* BEGIN Material shown *

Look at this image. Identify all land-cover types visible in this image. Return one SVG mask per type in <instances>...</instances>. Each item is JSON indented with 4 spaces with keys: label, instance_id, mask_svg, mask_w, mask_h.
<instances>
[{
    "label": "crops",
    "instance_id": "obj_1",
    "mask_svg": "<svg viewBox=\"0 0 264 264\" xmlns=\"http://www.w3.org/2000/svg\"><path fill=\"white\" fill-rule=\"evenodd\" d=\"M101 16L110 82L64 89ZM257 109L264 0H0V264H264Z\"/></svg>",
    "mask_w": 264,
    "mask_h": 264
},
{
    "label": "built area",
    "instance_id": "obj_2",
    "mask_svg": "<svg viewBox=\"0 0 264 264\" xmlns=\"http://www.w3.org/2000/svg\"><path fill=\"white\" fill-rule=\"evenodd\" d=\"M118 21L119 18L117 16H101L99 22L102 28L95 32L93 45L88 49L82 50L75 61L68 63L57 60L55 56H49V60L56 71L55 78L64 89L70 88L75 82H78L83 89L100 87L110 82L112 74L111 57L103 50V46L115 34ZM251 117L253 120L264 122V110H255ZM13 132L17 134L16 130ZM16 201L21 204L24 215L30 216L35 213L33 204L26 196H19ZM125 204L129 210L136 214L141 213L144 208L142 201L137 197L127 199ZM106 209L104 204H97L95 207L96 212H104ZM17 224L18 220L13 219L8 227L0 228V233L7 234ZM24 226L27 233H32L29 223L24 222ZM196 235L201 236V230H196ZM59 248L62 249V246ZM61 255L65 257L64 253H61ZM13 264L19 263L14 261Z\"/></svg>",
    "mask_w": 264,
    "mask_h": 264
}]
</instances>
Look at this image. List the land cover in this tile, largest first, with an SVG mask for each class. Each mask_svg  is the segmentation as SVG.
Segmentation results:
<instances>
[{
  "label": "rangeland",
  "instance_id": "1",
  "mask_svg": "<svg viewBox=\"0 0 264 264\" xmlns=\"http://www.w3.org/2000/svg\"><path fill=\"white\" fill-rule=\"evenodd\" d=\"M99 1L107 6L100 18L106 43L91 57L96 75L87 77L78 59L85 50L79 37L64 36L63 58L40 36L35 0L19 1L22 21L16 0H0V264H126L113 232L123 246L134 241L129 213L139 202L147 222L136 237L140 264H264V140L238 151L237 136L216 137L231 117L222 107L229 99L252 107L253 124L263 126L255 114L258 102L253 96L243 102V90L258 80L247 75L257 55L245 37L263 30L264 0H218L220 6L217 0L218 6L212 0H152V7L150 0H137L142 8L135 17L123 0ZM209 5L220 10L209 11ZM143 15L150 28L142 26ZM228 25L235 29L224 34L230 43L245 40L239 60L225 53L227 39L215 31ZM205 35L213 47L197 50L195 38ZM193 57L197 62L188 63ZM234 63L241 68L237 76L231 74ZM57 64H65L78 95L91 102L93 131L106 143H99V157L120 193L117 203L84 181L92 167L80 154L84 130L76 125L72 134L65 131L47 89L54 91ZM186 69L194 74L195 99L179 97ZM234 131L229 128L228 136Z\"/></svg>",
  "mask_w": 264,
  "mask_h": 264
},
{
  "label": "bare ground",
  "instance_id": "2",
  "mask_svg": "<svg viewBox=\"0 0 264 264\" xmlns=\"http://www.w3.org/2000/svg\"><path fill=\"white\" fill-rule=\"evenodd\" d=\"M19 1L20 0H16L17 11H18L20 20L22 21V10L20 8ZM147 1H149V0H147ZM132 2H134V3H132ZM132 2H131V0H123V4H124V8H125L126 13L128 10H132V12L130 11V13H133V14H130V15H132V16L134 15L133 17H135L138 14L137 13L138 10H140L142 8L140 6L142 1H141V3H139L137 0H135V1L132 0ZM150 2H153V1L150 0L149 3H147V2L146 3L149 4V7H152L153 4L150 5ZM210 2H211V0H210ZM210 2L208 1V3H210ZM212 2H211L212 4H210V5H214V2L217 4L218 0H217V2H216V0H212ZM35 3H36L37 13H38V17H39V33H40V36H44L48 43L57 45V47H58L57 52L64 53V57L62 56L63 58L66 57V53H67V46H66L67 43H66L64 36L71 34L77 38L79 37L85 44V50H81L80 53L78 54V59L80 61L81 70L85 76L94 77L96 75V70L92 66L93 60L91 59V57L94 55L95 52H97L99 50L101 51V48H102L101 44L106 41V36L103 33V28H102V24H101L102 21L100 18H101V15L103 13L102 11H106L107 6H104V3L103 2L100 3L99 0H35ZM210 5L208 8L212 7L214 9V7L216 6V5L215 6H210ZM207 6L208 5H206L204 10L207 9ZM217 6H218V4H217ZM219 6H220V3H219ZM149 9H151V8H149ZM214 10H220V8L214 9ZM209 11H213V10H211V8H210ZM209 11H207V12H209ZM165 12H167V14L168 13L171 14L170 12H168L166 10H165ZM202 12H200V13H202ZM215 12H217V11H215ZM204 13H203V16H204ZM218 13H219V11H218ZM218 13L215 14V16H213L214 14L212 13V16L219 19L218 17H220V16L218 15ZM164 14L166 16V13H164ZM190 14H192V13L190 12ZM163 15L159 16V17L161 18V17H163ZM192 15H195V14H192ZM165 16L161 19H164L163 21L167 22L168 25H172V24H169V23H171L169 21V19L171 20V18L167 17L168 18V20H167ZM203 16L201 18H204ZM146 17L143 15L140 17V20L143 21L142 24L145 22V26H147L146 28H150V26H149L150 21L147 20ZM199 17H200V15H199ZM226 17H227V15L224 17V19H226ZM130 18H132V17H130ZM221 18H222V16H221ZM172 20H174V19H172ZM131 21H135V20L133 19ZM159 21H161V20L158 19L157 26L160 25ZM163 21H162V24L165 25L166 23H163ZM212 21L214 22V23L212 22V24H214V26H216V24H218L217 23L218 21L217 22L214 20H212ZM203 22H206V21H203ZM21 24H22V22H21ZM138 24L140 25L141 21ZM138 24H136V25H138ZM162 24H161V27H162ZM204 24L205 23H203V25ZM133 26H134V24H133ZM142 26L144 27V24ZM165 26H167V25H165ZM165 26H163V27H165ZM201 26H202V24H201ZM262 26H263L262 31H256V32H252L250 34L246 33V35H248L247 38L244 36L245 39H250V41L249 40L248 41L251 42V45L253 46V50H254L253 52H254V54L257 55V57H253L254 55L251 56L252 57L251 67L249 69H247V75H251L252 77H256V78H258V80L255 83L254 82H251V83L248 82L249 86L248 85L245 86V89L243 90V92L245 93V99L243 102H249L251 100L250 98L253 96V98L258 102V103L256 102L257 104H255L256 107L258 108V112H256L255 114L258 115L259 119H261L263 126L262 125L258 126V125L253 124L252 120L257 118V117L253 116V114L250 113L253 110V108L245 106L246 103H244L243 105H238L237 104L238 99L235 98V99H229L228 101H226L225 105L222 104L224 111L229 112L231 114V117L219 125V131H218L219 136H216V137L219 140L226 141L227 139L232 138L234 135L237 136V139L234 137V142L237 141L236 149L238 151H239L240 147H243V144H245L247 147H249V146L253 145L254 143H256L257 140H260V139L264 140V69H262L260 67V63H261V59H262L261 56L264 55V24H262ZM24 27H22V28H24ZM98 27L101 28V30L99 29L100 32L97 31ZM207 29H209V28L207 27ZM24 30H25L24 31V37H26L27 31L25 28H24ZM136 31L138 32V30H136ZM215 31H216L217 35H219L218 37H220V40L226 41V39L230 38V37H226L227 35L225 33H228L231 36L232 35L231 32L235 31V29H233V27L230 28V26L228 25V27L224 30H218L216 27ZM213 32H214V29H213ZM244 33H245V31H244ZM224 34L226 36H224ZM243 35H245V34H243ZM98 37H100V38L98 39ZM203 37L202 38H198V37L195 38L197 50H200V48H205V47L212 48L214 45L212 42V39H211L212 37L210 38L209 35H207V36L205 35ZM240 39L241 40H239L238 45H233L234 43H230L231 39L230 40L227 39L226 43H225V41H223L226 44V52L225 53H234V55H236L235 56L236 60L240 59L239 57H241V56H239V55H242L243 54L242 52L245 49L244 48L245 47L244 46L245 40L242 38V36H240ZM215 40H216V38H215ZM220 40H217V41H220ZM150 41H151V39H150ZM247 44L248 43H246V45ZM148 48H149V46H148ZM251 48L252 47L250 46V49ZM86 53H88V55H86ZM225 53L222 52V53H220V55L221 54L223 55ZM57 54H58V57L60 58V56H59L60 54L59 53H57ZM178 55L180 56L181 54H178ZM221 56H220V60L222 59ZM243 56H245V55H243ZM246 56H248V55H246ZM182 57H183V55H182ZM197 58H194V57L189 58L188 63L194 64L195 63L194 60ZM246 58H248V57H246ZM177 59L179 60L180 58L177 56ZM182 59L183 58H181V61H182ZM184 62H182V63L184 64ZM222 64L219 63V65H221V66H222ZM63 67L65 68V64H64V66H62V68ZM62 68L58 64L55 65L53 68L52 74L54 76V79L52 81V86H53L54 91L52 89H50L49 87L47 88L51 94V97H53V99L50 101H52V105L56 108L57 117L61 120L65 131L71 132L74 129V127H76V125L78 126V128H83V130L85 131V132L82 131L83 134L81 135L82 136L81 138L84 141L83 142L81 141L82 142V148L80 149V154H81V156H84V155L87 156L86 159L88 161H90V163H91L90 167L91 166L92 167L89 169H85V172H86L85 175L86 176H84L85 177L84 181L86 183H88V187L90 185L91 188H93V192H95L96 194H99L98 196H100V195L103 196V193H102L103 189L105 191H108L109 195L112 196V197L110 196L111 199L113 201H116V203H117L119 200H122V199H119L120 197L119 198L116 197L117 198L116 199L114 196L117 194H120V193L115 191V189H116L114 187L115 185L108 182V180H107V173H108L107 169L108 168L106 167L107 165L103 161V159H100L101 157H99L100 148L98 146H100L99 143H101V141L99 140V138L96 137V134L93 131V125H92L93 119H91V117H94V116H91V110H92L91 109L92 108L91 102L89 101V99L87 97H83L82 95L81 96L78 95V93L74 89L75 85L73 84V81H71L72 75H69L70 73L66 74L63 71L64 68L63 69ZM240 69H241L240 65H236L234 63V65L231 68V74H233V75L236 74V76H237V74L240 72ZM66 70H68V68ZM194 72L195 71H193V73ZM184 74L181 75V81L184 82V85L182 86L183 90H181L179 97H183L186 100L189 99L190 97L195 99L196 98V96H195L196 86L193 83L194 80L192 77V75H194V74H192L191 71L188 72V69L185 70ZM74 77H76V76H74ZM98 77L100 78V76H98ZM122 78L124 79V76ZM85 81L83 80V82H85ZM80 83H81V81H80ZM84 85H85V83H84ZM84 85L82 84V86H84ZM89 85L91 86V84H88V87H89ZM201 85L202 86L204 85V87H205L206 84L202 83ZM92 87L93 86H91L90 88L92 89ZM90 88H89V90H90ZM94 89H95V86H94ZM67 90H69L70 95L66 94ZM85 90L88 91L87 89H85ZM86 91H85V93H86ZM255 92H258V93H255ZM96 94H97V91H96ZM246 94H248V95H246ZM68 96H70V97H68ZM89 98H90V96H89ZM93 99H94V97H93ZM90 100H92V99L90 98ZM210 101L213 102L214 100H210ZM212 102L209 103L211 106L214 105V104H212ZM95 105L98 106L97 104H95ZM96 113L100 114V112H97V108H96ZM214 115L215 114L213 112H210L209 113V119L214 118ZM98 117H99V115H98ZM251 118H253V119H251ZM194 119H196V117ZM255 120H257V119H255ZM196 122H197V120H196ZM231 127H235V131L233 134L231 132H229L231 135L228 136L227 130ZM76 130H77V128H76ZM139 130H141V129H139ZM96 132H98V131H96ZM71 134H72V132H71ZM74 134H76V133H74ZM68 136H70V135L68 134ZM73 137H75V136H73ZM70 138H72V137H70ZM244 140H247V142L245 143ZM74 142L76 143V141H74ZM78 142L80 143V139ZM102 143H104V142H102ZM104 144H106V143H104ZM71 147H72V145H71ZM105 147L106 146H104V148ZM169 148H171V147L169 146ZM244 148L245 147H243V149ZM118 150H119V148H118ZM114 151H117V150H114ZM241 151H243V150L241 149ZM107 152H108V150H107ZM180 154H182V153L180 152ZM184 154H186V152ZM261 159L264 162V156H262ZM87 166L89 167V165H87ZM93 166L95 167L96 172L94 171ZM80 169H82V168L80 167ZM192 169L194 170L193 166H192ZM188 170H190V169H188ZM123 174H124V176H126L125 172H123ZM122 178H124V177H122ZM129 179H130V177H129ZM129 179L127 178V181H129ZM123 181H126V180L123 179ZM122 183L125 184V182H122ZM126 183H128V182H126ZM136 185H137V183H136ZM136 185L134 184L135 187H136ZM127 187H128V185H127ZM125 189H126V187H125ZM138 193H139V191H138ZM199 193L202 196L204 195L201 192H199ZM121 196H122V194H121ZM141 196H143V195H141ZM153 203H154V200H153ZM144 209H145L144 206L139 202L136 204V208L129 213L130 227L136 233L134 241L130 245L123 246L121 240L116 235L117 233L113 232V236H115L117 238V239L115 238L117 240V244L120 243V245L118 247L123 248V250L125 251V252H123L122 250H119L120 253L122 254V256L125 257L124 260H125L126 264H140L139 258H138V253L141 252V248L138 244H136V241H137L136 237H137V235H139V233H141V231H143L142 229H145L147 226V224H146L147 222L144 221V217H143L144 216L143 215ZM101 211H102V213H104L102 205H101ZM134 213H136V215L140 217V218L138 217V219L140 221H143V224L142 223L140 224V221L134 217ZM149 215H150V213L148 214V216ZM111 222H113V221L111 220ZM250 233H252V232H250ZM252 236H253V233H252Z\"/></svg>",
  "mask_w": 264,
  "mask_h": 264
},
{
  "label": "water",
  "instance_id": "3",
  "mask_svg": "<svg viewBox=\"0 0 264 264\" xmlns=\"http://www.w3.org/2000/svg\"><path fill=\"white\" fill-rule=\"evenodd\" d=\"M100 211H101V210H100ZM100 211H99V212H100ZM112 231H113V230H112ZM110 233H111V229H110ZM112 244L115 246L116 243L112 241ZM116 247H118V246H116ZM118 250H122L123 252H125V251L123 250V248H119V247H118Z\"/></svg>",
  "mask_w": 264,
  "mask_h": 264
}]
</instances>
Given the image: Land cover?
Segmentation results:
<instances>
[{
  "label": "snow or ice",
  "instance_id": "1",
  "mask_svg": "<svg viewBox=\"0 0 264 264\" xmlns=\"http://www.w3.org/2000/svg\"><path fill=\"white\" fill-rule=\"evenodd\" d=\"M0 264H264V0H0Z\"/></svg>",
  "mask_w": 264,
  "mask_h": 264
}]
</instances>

* END Material shown *

▶ **Set problem**: Return every line of the rows above that contains the word "this", matching case exactly.

▶ **The completed task**:
Look at this image. Identify all land-cover types visible in this image. Return one SVG mask per type in <instances>...</instances>. Each item is JSON indented with 4 spaces with keys: label, instance_id, mask_svg, mask_w, mask_h.
Look at this image. List the land cover in this tile, largest first, with an SVG mask for each class. Each mask_svg  is the segmentation as SVG.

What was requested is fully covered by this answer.